# WHAT TO WORK ON:
Reproduce verbatim the lines of the material below, starting at the line with "era modern ini, Lindungi Sampel DNA bukan" and ending at the line with "TOP 3 DU MOMENT", both inclusive; skip the rest.

# THE RECORDS:
++++++++++++++++++++

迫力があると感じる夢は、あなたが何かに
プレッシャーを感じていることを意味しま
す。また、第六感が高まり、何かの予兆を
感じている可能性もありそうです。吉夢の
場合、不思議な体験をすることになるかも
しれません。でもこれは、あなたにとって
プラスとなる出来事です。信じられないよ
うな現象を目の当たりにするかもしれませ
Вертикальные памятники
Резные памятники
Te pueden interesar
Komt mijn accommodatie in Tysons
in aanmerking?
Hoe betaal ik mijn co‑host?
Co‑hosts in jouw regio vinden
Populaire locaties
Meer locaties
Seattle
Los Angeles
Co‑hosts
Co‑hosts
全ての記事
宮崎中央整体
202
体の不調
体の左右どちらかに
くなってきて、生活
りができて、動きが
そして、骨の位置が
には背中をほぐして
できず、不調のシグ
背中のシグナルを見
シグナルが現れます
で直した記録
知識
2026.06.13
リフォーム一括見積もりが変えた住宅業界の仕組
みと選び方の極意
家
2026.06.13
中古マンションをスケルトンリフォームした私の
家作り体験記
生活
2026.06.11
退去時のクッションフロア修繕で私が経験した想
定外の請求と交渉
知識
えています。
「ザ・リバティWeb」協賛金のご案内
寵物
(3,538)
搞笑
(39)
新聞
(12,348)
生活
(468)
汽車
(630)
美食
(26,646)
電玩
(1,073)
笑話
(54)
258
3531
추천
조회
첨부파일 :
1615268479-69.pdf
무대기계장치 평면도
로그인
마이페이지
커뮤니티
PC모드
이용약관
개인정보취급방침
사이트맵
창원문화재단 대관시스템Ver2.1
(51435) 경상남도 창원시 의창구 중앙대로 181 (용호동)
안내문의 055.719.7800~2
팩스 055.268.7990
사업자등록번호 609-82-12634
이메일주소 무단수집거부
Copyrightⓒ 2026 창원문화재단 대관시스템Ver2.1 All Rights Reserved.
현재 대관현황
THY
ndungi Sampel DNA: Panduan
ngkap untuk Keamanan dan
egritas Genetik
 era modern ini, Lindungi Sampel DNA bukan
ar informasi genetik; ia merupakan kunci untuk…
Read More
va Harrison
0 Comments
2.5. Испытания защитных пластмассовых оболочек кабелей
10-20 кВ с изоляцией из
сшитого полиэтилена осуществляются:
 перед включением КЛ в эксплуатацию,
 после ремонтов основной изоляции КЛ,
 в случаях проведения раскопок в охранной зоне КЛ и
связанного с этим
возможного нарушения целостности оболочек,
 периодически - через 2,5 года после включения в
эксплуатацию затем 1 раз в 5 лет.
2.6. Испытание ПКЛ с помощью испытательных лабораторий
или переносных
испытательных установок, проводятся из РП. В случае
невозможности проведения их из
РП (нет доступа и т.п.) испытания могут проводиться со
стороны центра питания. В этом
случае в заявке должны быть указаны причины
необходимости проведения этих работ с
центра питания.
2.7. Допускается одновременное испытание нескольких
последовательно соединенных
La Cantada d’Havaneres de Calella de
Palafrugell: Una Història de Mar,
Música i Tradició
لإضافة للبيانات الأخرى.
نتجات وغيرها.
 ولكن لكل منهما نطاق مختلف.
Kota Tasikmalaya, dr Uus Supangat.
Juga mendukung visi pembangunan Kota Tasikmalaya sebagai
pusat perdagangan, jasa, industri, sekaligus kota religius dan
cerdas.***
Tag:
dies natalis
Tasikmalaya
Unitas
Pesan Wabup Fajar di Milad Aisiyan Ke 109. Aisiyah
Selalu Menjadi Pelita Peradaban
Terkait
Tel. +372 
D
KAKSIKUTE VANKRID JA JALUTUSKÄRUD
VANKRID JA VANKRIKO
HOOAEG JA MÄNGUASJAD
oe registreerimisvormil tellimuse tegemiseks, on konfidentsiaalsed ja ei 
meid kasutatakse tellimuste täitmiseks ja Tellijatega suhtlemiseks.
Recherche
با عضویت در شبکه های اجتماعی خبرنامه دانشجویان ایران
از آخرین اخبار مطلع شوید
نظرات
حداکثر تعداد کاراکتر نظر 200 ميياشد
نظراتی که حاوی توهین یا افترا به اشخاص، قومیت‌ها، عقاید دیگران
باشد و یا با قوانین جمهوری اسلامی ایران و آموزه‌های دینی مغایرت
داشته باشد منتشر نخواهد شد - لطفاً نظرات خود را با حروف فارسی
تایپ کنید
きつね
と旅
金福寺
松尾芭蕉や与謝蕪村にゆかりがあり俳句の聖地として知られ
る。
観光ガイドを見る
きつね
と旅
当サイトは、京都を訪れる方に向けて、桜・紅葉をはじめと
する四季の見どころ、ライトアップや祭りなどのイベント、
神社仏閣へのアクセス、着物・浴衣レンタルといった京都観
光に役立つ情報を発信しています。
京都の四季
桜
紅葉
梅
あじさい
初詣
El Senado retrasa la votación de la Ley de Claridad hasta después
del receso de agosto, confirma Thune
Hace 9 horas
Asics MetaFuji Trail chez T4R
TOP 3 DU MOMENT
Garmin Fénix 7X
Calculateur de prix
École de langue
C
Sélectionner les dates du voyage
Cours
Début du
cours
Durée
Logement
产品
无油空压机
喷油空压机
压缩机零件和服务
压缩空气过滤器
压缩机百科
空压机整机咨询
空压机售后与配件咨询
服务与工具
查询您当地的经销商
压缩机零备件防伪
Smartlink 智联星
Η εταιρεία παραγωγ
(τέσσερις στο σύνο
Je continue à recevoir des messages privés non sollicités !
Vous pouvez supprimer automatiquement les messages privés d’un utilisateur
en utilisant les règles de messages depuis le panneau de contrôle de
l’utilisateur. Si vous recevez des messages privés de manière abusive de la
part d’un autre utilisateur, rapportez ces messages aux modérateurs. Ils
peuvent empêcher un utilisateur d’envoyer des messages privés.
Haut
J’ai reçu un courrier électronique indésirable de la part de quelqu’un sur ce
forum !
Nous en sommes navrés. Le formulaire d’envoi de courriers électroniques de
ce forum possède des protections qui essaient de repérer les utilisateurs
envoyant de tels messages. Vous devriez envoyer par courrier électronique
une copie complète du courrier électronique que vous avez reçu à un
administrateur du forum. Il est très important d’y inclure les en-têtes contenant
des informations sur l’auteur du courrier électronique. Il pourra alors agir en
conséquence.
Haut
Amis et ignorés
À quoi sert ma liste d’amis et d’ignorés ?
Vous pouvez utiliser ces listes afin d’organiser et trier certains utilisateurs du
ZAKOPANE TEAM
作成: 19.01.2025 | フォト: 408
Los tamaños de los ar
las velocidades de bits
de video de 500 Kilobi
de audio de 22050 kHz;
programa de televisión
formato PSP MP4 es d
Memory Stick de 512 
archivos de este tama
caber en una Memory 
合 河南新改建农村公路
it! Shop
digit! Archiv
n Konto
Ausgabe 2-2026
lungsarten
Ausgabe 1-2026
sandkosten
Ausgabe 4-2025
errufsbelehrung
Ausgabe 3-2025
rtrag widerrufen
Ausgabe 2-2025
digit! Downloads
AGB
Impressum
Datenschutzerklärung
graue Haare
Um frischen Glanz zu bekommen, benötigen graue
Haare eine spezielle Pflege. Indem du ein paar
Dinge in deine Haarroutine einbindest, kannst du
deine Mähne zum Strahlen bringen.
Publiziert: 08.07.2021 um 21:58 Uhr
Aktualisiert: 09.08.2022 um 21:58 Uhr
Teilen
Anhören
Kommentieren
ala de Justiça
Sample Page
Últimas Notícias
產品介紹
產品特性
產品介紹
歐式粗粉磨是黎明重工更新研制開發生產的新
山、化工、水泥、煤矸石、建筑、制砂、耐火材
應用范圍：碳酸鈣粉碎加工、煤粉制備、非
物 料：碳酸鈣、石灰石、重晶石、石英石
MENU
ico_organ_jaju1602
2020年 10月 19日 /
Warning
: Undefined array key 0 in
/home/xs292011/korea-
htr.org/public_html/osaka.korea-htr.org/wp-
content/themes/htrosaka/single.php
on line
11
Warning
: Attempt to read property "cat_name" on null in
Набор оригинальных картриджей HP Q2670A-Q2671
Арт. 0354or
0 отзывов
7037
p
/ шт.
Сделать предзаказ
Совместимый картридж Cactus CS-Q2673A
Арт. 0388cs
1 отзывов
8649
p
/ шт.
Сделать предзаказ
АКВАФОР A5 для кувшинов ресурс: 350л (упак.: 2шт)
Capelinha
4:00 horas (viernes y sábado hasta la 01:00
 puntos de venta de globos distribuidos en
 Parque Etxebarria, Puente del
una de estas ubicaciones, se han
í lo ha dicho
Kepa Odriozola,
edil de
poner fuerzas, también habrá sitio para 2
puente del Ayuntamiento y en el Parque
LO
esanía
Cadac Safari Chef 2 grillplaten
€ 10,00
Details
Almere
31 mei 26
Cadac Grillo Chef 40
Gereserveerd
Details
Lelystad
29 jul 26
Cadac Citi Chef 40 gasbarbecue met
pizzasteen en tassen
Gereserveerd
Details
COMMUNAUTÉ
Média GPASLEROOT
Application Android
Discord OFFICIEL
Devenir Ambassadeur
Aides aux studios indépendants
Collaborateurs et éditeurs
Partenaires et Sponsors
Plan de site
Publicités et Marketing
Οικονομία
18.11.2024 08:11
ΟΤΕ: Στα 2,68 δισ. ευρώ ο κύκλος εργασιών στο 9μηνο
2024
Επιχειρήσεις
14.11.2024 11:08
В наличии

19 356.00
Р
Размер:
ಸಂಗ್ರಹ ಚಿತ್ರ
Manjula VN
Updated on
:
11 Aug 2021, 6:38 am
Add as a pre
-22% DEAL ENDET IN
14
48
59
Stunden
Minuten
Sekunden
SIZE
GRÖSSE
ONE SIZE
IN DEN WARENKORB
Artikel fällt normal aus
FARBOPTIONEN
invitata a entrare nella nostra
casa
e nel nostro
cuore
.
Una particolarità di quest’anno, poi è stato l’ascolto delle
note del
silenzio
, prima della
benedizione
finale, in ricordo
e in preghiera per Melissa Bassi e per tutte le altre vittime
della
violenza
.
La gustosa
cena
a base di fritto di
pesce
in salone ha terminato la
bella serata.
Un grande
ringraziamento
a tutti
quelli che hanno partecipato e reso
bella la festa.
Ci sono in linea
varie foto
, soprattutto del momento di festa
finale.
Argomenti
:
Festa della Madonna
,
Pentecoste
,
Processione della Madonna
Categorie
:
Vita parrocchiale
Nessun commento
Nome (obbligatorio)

++++++++++++++++++++

# EXERCISE OUTPUT:
 era modern ini, Lindungi Sampel DNA bukan
ar informasi genetik; ia merupakan kunci untuk…
Read More
va Harrison
0 Comments
2.5. Испытания защитных пластмассовых оболочек кабелей
10-20 кВ с изоляцией из
сшитого полиэтилена осуществляются:
 перед включением КЛ в эксплуатацию,
 после ремонтов основной изоляции КЛ,
 в случаях проведения раскопок в охранной зоне КЛ и
связанного с этим
возможного нарушения целостности оболочек,
 периодически - через 2,5 года после включения в
эксплуатацию затем 1 раз в 5 лет.
2.6. Испытание ПКЛ с помощью испытательных лабораторий
или переносных
испытательных установок, проводятся из РП. В случае
невозможности проведения их из
РП (нет доступа и т.п.) испытания могут проводиться со
стороны центра питания. В этом
случае в заявке должны быть указаны причины
необходимости проведения этих работ с
центра питания.
2.7. Допускается одновременное испытание нескольких
последовательно соединенных
La Cantada d’Havaneres de Calella de
Palafrugell: Una Història de Mar,
Música i Tradició
لإضافة للبيانات الأخرى.
نتجات وغيرها.
 ولكن لكل منهما نطاق مختلف.
Kota Tasikmalaya, dr Uus Supangat.
Juga mendukung visi pembangunan Kota Tasikmalaya sebagai
pusat perdagangan, jasa, industri, sekaligus kota religius dan
cerdas.***
Tag:
dies natalis
Tasikmalaya
Unitas
Pesan Wabup Fajar di Milad Aisiyan Ke 109. Aisiyah
Selalu Menjadi Pelita Peradaban
Terkait
Tel. +372 
D
KAKSIKUTE VANKRID JA JALUTUSKÄRUD
VANKRID JA VANKRIKO
HOOAEG JA MÄNGUASJAD
oe registreerimisvormil tellimuse tegemiseks, on konfidentsiaalsed ja ei 
meid kasutatakse tellimuste täitmiseks ja Tellijatega suhtlemiseks.
Recherche
با عضویت در شبکه های اجتماعی خبرنامه دانشجویان ایران
از آخرین اخبار مطلع شوید
نظرات
حداکثر تعداد کاراکتر نظر 200 ميياشد
نظراتی که حاوی توهین یا افترا به اشخاص، قومیت‌ها، عقاید دیگران
باشد و یا با قوانین جمهوری اسلامی ایران و آموزه‌های دینی مغایرت
داشته باشد منتشر نخواهد شد - لطفاً نظرات خود را با حروف فارسی
تایپ کنید
きつね
と旅
金福寺
松尾芭蕉や与謝蕪村にゆかりがあり俳句の聖地として知られ
る。
観光ガイドを見る
きつね
と旅
当サイトは、京都を訪れる方に向けて、桜・紅葉をはじめと
する四季の見どころ、ライトアップや祭りなどのイベント、
神社仏閣へのアクセス、着物・浴衣レンタルといった京都観
光に役立つ情報を発信しています。
京都の四季
桜
紅葉
梅
あじさい
初詣
El Senado retrasa la votación de la Ley de Claridad hasta después
del receso de agosto, confirma Thune
Hace 9 horas
Asics MetaFuji Trail chez T4R
TOP 3 DU MOMENT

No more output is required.